Geoff Sobelle uses stuff to look back at his life in THE OBJECT LESSON (photo by Jeremy Abrahams)

2014 NEXT WAVE FESTIVAL
BAM Fisher, Fishman Space
321 Ashland Pl.
November 5-8, $20
718-636-4100
www.bam.org
www.geoffsobelle.com

Geoff Sobelle is a modern-day Buster Keaton in his one-man show The Object Lesson, which had its New York premiere at the BAM Fisher on Wednesday night and continues through Saturday. Once the doors to the intimate Fishman Space open, lucky ticket holders — the run is sold out, although there is a standby line — enter a room filled with hundreds and hundreds of cardboard boxes of all sizes, some scattered across the floor to be used as seats, others piled high to the ceiling. Many of the boxes are open, inviting people to peruse their contents. They contain the stuff of a lifetime, a hoarder’s fantasy, from footballs and photographs to stuffed animals and trophies, from Christmas decorations and clothing to papers and toys. There’s also a large card catalog with drawers and drawers of smaller items, many of which hold surprises that reveal a wry sense of humor. (Be sure to check out the Hamlet compartment.) Eventually, Sobelle enters the room and creates a central space consisting of a carpet, chair, side table, and lamps, magically pulling the items out of boxes while David Byrne’s “Glass, Concrete & Stone” plays on a turntable; “It is just a house, not a home,” the former Talking Head sings, differentiating between physical things and a more emotional concept. For the next seventy minutes or so, Sobelle rummages through boxes, interacts with the audience, has cleverly created telephone conversations, makes a salad like no one else ever has, and encounters memories that he can’t decide whether he wants to forget or remember, prompted by particular, tangible pieces of his past. He does all this in a mostly deadpan manner, with plenty of sly nods to the audience, who occasionally need to shift position when he builds his next set. (In addition to the “box seats” on the floor, a more standard row of theater chairs in the balcony accommodates those who might be otherwise uncomfortable, but the floor is clearly the place to be.) It all leads to a dazzling finale in which Sobelle, the co-artistic director of rainpan 43 and longtime member of Philadelphia’s Pig Iron Theatre Company, gathers everyone around him as he — well, you have to see it to believe it.

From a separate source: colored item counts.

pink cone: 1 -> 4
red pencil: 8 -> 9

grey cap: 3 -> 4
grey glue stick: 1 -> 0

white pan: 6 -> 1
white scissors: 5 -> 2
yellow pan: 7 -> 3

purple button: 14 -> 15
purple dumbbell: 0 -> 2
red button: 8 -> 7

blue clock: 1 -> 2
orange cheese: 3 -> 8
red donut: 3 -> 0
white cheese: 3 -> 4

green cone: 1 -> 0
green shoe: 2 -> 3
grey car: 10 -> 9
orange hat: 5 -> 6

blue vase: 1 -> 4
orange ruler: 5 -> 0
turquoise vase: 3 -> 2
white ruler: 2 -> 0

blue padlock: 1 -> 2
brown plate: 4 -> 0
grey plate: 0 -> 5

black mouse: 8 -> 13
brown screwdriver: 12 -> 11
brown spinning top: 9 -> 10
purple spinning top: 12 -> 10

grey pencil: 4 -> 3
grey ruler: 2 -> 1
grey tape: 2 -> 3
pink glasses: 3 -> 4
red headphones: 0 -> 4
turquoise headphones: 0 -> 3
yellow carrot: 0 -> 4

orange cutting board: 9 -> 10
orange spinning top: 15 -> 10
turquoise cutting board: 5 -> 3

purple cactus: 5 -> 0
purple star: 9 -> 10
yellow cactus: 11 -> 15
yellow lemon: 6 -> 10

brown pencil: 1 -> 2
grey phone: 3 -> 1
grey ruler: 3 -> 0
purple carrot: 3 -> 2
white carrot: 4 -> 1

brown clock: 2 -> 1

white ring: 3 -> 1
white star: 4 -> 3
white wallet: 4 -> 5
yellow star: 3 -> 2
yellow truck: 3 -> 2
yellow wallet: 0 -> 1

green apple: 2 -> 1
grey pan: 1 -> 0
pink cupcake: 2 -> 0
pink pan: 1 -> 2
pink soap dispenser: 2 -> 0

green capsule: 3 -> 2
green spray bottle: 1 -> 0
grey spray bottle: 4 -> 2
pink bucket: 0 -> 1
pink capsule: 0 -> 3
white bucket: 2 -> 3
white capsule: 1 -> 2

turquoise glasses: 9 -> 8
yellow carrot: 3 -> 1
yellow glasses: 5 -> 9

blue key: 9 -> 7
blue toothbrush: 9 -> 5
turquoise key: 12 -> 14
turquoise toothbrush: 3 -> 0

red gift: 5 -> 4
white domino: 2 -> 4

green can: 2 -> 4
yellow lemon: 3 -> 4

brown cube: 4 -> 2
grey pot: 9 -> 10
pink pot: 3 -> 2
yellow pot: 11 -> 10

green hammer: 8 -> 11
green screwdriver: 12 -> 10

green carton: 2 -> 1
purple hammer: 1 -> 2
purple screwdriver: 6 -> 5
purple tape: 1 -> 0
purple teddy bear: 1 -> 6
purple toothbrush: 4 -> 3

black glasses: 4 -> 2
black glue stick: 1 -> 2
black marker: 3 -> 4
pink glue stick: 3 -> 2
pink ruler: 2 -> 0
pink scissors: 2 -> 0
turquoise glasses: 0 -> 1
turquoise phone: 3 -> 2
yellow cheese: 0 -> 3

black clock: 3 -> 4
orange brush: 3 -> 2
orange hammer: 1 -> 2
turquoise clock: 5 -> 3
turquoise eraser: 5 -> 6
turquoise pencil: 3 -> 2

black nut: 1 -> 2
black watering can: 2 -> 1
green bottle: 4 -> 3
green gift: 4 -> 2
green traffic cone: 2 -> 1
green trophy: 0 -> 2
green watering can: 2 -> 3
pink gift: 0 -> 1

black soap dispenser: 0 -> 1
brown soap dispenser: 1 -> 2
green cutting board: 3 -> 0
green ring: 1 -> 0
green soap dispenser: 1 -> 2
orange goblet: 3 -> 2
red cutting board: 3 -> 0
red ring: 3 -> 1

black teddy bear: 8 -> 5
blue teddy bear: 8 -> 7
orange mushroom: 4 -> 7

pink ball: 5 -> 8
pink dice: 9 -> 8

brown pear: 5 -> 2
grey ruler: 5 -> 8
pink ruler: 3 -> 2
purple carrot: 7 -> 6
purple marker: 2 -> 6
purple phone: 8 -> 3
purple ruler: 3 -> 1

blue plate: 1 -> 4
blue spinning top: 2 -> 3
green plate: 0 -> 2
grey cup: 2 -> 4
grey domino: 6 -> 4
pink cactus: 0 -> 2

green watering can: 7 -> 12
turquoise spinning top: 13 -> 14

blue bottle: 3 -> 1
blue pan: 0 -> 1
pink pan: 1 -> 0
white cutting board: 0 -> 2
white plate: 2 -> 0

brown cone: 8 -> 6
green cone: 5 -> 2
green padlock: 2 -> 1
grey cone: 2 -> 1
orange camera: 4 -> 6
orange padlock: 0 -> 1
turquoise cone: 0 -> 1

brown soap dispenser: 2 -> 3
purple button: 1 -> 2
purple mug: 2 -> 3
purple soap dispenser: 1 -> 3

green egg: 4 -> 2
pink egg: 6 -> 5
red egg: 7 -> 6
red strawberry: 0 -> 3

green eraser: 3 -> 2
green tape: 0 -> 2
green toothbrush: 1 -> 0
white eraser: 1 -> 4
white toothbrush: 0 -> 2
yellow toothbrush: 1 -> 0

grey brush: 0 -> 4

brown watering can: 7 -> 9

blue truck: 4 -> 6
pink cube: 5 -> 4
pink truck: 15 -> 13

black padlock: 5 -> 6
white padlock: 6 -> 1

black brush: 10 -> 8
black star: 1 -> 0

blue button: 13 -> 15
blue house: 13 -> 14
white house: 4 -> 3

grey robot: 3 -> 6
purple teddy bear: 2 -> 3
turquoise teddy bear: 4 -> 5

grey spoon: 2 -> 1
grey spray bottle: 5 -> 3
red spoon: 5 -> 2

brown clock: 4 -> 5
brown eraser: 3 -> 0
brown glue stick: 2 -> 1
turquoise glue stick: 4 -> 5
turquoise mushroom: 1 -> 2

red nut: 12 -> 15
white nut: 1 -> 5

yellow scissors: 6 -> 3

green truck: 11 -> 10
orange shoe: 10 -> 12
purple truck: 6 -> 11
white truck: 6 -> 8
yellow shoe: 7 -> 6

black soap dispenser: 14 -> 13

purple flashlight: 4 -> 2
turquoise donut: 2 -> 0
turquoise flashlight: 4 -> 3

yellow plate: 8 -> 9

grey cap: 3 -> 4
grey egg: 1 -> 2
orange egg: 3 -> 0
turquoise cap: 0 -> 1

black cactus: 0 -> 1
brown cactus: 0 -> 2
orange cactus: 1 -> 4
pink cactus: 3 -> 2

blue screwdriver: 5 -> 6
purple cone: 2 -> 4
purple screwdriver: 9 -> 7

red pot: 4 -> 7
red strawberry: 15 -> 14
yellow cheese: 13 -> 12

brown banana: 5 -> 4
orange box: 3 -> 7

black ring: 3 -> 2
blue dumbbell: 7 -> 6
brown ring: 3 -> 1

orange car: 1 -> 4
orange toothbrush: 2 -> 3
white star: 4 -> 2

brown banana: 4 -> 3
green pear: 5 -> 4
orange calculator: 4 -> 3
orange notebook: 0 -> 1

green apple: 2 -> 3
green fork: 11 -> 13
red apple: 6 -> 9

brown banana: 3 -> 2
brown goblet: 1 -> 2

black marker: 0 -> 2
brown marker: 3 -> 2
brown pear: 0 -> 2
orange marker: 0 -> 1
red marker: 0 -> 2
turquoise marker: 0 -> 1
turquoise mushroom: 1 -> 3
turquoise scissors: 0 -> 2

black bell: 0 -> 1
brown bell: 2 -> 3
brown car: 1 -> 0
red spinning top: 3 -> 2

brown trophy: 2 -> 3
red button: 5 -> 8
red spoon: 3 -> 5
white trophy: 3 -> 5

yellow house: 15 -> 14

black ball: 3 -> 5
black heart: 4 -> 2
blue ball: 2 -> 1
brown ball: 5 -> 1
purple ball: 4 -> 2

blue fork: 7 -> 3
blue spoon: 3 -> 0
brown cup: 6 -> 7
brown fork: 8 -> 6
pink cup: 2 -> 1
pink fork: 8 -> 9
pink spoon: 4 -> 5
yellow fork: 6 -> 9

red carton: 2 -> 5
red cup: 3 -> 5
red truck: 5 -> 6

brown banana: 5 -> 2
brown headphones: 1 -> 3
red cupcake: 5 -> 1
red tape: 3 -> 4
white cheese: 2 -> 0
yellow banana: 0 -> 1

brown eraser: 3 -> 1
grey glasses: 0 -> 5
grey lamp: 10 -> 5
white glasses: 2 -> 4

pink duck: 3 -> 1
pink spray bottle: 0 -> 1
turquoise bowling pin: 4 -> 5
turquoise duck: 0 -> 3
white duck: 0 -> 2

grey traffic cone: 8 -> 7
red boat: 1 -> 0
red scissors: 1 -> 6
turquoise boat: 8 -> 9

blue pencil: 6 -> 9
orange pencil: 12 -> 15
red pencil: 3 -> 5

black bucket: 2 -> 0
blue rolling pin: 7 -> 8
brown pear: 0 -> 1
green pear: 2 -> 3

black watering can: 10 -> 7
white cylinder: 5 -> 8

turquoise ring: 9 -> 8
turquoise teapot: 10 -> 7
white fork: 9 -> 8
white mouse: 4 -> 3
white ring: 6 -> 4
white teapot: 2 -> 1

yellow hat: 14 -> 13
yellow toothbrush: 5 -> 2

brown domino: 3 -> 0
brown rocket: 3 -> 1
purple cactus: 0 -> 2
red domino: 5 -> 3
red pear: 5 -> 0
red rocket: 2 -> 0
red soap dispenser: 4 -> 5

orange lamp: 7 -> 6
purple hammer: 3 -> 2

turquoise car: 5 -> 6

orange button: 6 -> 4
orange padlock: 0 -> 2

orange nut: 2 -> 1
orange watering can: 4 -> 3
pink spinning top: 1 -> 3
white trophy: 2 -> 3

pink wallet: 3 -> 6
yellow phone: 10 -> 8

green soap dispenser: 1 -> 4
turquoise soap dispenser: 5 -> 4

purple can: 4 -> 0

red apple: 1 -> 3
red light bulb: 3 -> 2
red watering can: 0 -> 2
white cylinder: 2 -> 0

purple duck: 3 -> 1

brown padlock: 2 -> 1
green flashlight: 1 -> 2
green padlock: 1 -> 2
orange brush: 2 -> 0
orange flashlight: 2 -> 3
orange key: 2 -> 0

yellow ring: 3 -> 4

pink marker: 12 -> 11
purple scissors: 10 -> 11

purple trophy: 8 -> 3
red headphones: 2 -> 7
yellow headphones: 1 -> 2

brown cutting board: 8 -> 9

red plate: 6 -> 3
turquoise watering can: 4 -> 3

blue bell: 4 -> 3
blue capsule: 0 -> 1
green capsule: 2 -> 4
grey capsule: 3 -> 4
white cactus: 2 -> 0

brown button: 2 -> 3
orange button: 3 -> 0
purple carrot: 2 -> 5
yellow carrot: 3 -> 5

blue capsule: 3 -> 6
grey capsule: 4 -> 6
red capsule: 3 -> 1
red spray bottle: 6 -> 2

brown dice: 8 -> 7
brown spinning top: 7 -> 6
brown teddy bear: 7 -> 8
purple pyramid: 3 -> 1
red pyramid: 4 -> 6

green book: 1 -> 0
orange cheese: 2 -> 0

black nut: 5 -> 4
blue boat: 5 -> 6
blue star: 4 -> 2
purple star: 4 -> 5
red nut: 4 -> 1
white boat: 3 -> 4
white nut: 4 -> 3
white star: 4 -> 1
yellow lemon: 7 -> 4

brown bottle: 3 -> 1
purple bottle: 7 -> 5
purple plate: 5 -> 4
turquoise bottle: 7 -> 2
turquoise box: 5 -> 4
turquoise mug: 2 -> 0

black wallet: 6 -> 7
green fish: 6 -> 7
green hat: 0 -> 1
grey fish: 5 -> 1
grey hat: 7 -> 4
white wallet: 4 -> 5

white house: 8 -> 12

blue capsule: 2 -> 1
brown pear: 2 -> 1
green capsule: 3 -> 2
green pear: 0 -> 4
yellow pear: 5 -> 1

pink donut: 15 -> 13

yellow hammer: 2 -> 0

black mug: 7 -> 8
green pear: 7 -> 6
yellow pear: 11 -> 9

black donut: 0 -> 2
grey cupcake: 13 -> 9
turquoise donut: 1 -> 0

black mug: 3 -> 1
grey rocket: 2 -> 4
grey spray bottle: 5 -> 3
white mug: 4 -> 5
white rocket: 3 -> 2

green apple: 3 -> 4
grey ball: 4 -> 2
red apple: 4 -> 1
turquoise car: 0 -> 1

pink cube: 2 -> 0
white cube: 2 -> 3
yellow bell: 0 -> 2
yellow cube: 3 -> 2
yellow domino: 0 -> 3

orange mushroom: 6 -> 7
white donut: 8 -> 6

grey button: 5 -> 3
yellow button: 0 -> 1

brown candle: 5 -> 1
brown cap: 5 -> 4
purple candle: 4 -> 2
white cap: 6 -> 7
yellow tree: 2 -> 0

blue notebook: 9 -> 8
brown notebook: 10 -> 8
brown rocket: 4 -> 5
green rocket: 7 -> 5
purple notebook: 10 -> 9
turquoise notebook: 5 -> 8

(photo by Jeremy Abrahams)

Each box Geoff Sobelle rummages through bring back memories, both fun and heartbreaking (photo by Jeremy Abrahams)

Every movement, every step, is wonderfully choreographed by Sobelle’s collaborators, director David Neumann, set designer Steven Dufala, lighting designer Christopher Kuhl, and sound designer Nick Kourtides, each contributing to the immersive illusion of it all. Winner of three major awards at the 2014 Edinburgh Fringe, The Object Lesson is inspired in part by the wit and wisdom of George Carlin, who said in his famous “A Place for My Stuff” routine, “That’s all you need in life, a little place for your stuff. That’s all your house is — a place to keep your stuff.” Sobelle has turned BAM’s Fishman Space into his own house, his own storage facility, like the end of Citizen Kane, with boxes and boxes of the stuff he has accumulated over the years. (Yes, many of the items are actually his.) Call it what you want — junk, trash, flotsam and jetsam, garbage, debris, waste, crap — but each one has a particular meaning for him, each one a root that ties him down, and it will dredge up memories of your own as well, especially when you return home and look at your own stuff, opening that box at the back of your closet that you haven’t looked inside for years.